I must have finally dozed off for a few hours. My laptop clock reads 9:15 AM, but the sky is so dark outside my window that I can see the Big Dipper over the airplane wing. It’s midnight in Bali. JP keeps telling me that the sooner I forget California Time the less jet-lag I’ll feel when we land in Denpasar. I guess old habits die hard.
The first hour aboard our China Airlines flight was still exciting: a new adventure has begun! All the inflight instructions and announcements are in an unfamiliar language; the airplane is gigantic with 2 levels! Oooh, they’re serving us dinner and it’s 2am! The subsequent 3 or 4 hours were the most miserable and uncomfortable hours spent in my travelling life! I could NOT find a comfortable position to sleep. And oh, how I wanted to sleep!!! Flip flops kicked off, feet struggling to stuff themselves in the same space being occupied by my carry-on backpack, knees aching since I can’t stretch them out to full extension, lower back aching incessantly in my nearly-upright position and my neck screams with tension and pain since I’ve got the “head bob” going on as I nod in and out of a restless sleep. I look over and JP is sleeping like a baby after a bottle of warm milk. Then the turbulance begins.

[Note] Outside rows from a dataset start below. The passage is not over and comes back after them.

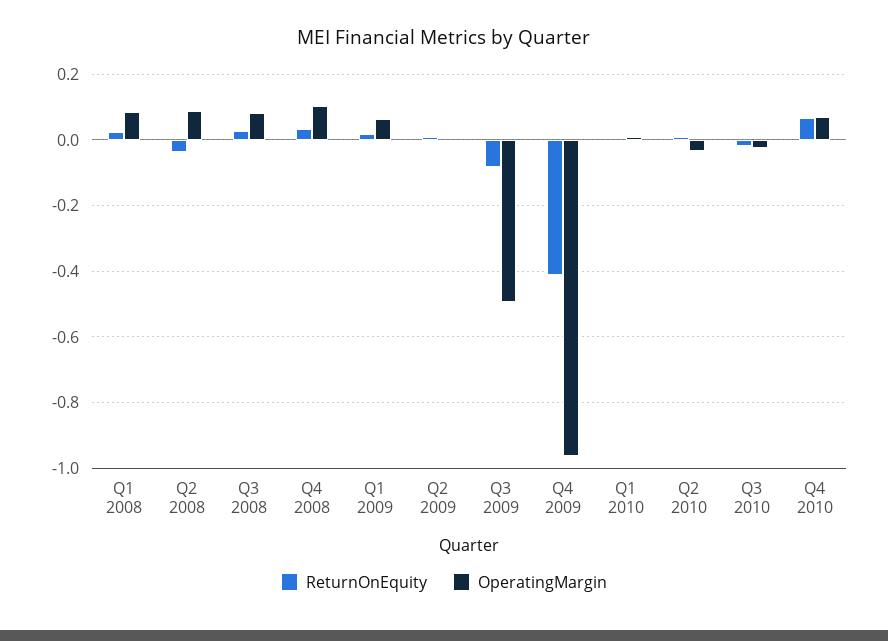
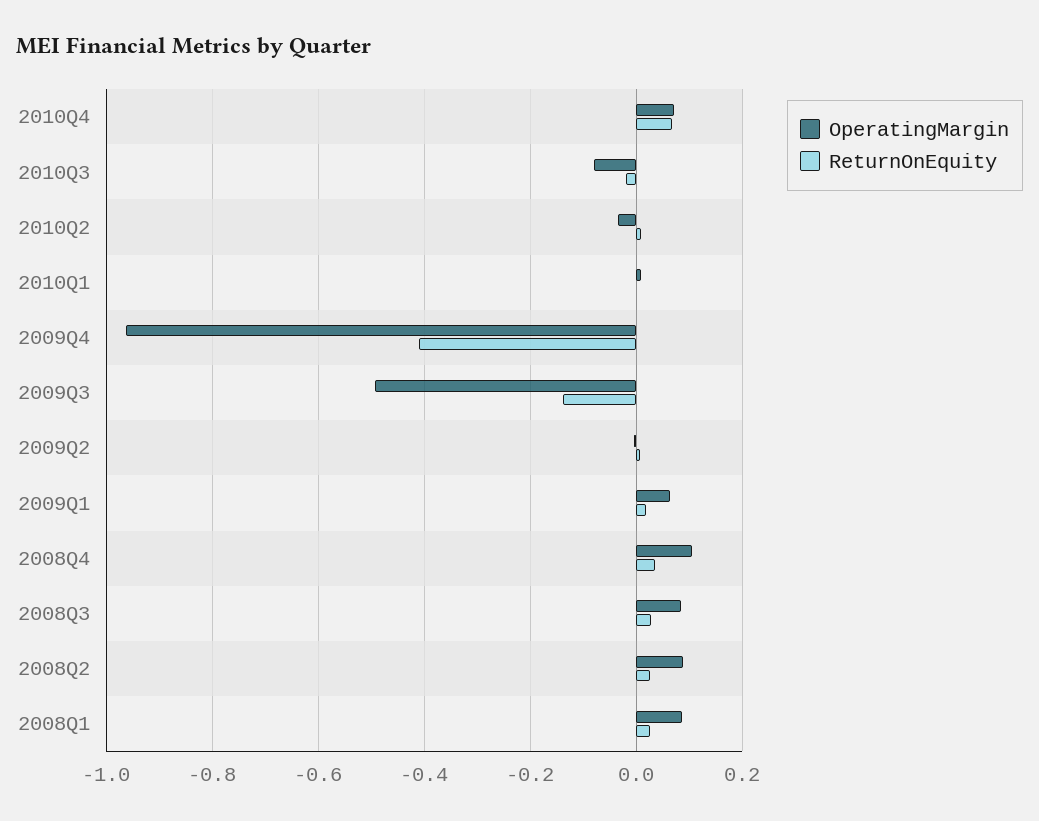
  {
    "ReturnOnEquity": {
      "Q1 2008": 0.02,
-     "Q2 2008": -0.04,
+     "Q2 2008": 0.02,
      "Q3 2008": 0.02,
      "Q4 2008": 0.04,
      "Q1 2009": 0.02,
      "Q2 2009": 0,
-     "Q3 2009": -0.08,
+     "Q3 2009": -0.14,
      "Q4 2009": -0.4,
      "Q1 2010": 0,
      "Q2 2010": 0,
      "Q3 2010": -0.02,
      "Q4 2010": 0.06
    },
    "OperatingMargin": {
      "Q1 2008": 0.08,
      "Q2 2008": 0.08,
      "Q3 2008": 0.08,
      "Q4 2008": 0.1,
      "Q1 2009": 0.06,
      "Q2 2009": 0,
      "Q3 2009": -0.5,
      "Q4 2009": -0.96,
      "Q1 2010": 0,
      "Q2 2010": -0.04,
-     "Q3 2010": -0.02,
+     "Q3 2010": -0.08,
      "Q4 2010": 0.08
    }
  }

The first jolt of the plane sent butterflies through me; not in fear, but with the kind of amusement park thrill. I’ve flown countless times and have been through turbulance before. Then we dropped suddenly and jerked to the right as if we’d be sideswiped by a train. I sat up straight and grabbed JP’s hand. Looking around the wide and spacious cabin all the other passengars bobbed and weaved up and down like characters in a Whack-A-Mole game. As the seconds ticked on and the forces-at-be bounced and slammed us around in our tiny seats, I squeezed JP’s hand harder. Mine seemed to be the only worried face in the crowd, at first. The Asians surrounding me may have worn calm and serene faces but their white-knucked grips on the slender armrests gave them away. Serenity now, serenity now. Then a funny thing happened. My mind immediately jumped to “Are we going to die??” (of course, I’m so melodramatic) and I quickly realized that I wasn’t afraid of dying. I’ve lived a good life. Allbeit not terribly exciting or movie-esque, although plunging to my demise in the Pacific Ocean would certainly lift my chances of living on forever as an epic movie or afterschool special. But I have had a few adventures and plenty of good times in my short life. I’ve got the man I love sitting (sleeping) next to me and I’m too excited about my future to think of regrets. Ahhh, life is good. But I’d rather not die. J
JP just pointed out that if we were in LOST on Oceanic flight 815, we would be Gin and Sun since we’re the foreigners on this flight. Ha ha! Guess I’m not the only one weighing the possibilities of us going down. Paranoid minds think alike! :)
Woah, don't mean to think about sad things. Just soooo tired!!!